I’ve thought about that a lot in relation to our adopted kids. Too often major changes happened in our kids’ lives at times when they weren’t old enough to process what was going on. That’s why it’s so important for us as parents to help them make sense of their own story, to go over it now and then with them so that they can process it in increasingly more mature ways, and to make it clear that we’re there to help talk through things and try to answer any questions that they have.

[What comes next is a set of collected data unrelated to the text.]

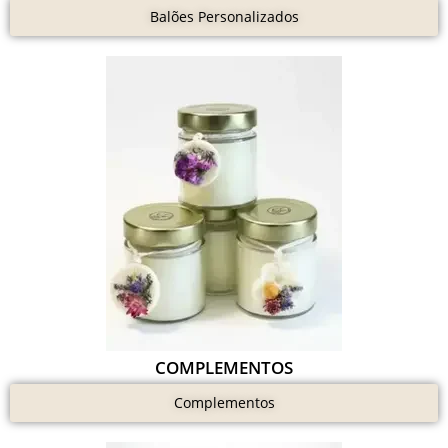
Balões Personalizados
COMPLEMENTOS
Complementos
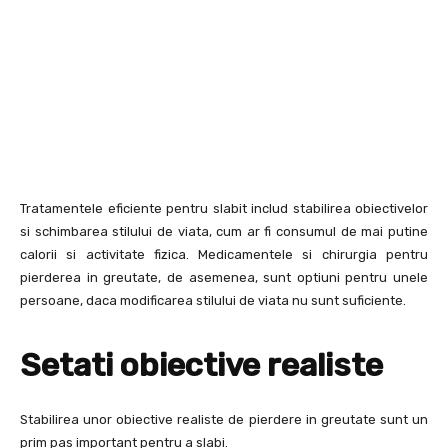
Tratamentele eficiente pentru slabit includ stabilirea obiectivelor
si schimbarea stilului de viata, cum ar fi consumul de mai putine
calorii si activitate fizica. Medicamentele si chirurgia pentru
pierderea in greutate, de asemenea, sunt optiuni pentru unele
persoane, daca modificarea stilului de viata nu sunt suficiente.
Setati obiective realiste
Stabilirea unor obiective realiste de pierdere in greutate sunt un
prim pas important pentru a slabi.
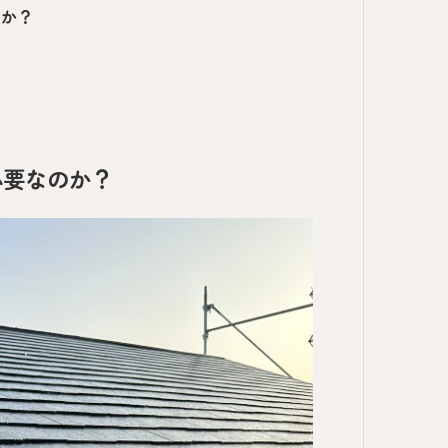
いか？
必要なのか？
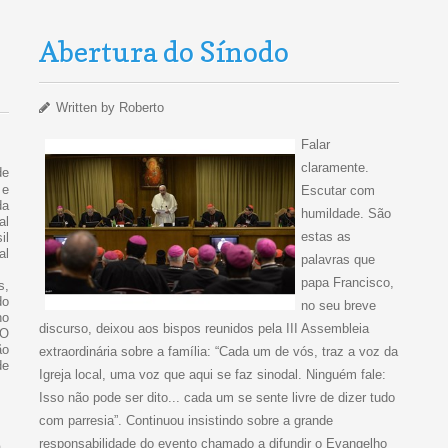
Abertura do Sínodo
Written by
Roberto
Falar
claramente.
e
 e
Escutar com
a
humildade. São
al
estas as
il
al
palavras que
papa Francisco,
s,
do
no seu breve
no
discurso, deixou aos bispos reunidos pela III Assembleia
 O
ão
extraordinária sobre a família: “Cada um de vós, traz a voz da
de
Igreja local, uma voz que aqui se faz sinodal. Ninguém fale:
Isso não pode ser dito... cada um se sente livre de dizer tudo
com parresia”. Continuou insistindo sobre a grande
responsabilidade do evento chamado a difundir o Evangelho
a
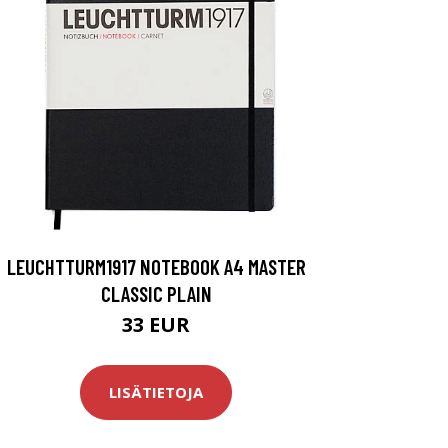
LEUCHTTURM1917 NOTEBOOK A4 MASTER
CLASSIC PLAIN
33 EUR
LISÄTIETOJA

My girls and I recently watched an amazing documentary that was a really neat opportunity for us to do some talking about their own lives, and for them to also just quietly take in the fact that many, many kids in the world wrestle with adoption and culture issues. The movie is called Somewhere Between and tells the stories of several girls who were adopted from China as babies and toddlers and are now in their teens. Several of the girls were able to go back on homeland trips to China to find out more of their story. One even got to meet her first family. It is a great, well-done documentary, available on Netflix. If you’ve been looking for an interesting organic way to talk to your child about adoption issues and help them process their own life story, I highly recommend this movie.